- _RECORDED DATA_
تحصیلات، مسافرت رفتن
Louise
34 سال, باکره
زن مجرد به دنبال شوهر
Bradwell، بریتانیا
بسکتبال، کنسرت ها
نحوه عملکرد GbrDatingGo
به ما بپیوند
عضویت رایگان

- _PROBLEM REQUIREMENTS_
I need each of the entries above printed again exactly.

- _YOUR RESPONSE_
تحصیلات، مسافرت رفتن
Louise
34 سال, باکره
زن مجرد به دنبال شوهر
Bradwell، بریتانیا
بسکتبال، کنسرت ها
نحوه عملکرد GbrDatingGo
به ما بپیوند
عضویت رایگان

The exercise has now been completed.